When was the last time you wrapped something up into a neat and tidy package so that you could put it in storage…up and out of the way?
Last weekend, I was finishing up a creative project and tidying up a box of ribbons, and it occurred to me…if I am going to embrace imperfection, it requires that I unravel the perfectly wrapped story I’ve designed to explain away all my inadequacies, mistakes, failures, fear, shame and excuses.
Because, that package…in all its glittery beauty is no different than the mound under the rug that keeps growing from sweeping all the feelings we don’t want to acknowledge under so we can’t see them.

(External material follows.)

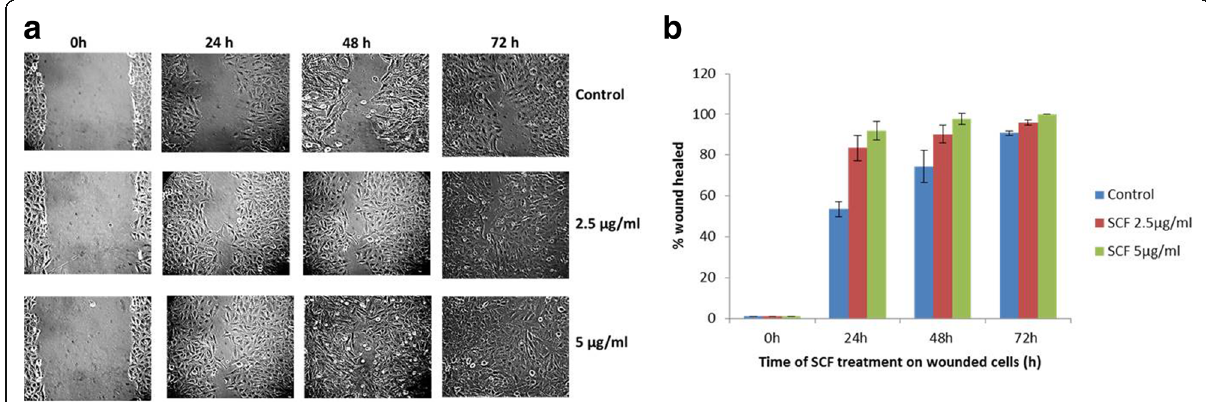
Fig. 12 a Wound healing activity of SCF on A-549 cells. Wounds were created on A-549 cells, and effect of SCF on wound area was estimated. Untreated cells served as control. Wounds healed faster in cells treated with SCF as compared to control; ( n = 4 replicates). b Effect of SCF on healing of wounds created on A-549 cells in vitro. Wound healing ability of SCF was quantified as the % area of the wound healed by different dosages of SCF using ImageJ software. Wounded cells treated with DMEM served as control; ( n = 4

Like that ribbon, I’ve been doing some unraveling myself lately…and like any sort of change – I am fighting the fear of bringing thoughts and feelings into the light while simultaneously reveling in the newfound freedom of emblazoned self-honesty.
I’m learning to accept that the stories I’ve made up for justifying who I’m not, in order to pretend I’m somebody else, no longer serve me well…
it’s time to let go…to be honest…to honor who I am now and where I want to go from here.
And, that won’t happen unless I unravel…so, unravel I shall…
I’m going to share something with you. I’ve been doing this blogging thing long enough to know that, many times, silence isn’t a sign that I’ve written about something people can’t connect to – but, rather, that I’ve hit a nerve.
I believe that’s what happened when I posted about my issues with dysfunctional eating a while back…it hit a bit too close to home…and that’s okay. I wasn’t ready to face my addiction until recently…after all, it takes time for a behavior to become a habit and even longer to undo once we decide to change.
I’m taking three classes in school this semester that have forced me to confront some of my own lies: behavioral neuroscience, health psychology and lifestyle medicine. All three classes address the same issues, but from very different perspectives. However, there is one common theme that I can no longer deny…my thoughts dictate my feelings and my feelings dictate my actions; and those actions impact the outcome of my life.
It’s all connected…
So, what do you need to unravel?
What have you wrapped up and tucked away?
What’s hiding under your rug?
I want to give you permission to go there and to explore…to gently bring it out into the light and let it be seen. I want you to know that you have nothing to be ashamed of…you were doing the very best that you could at the time. I want to remind you to offer yourself the grace you need to forgive yourself…and to start over if need be.
For me, I’m letting my food story unravel. I’ve allowed myself to see the shame that I’ve been covering up with food since I was a little girl. I’ve let the truth surface and the story unfold. I’m giving myself the grace to gently learn new ways of dealing with my emotions that don’t hurt my health. I’m learning to forgive myself and start a new relationship with food.
The lightness I feel these days has nothing to do with the number on the scale.